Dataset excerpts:
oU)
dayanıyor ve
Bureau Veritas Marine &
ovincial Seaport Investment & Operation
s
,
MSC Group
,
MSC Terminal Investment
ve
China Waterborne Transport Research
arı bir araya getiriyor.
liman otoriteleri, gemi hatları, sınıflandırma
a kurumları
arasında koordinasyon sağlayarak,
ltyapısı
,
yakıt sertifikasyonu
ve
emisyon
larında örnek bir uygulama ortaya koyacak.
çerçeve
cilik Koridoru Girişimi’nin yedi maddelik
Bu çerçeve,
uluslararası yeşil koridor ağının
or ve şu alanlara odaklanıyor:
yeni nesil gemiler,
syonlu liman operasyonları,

■ **WORK TASK**: Line by line, copy the data above exactly as it reads.

■ **COMPLETED EXERCISE**:
oU)
dayanıyor ve
Bureau Veritas Marine &
ovincial Seaport Investment & Operation
s
,
MSC Group
,
MSC Terminal Investment
ve
China Waterborne Transport Research
arı bir araya getiriyor.
liman otoriteleri, gemi hatları, sınıflandırma
a kurumları
arasında koordinasyon sağlayarak,
ltyapısı
,
yakıt sertifikasyonu
ve
emisyon
larında örnek bir uygulama ortaya koyacak.
çerçeve
cilik Koridoru Girişimi’nin yedi maddelik
Bu çerçeve,
uluslararası yeşil koridor ağının
or ve şu alanlara odaklanıyor:
yeni nesil gemiler,
syonlu liman operasyonları,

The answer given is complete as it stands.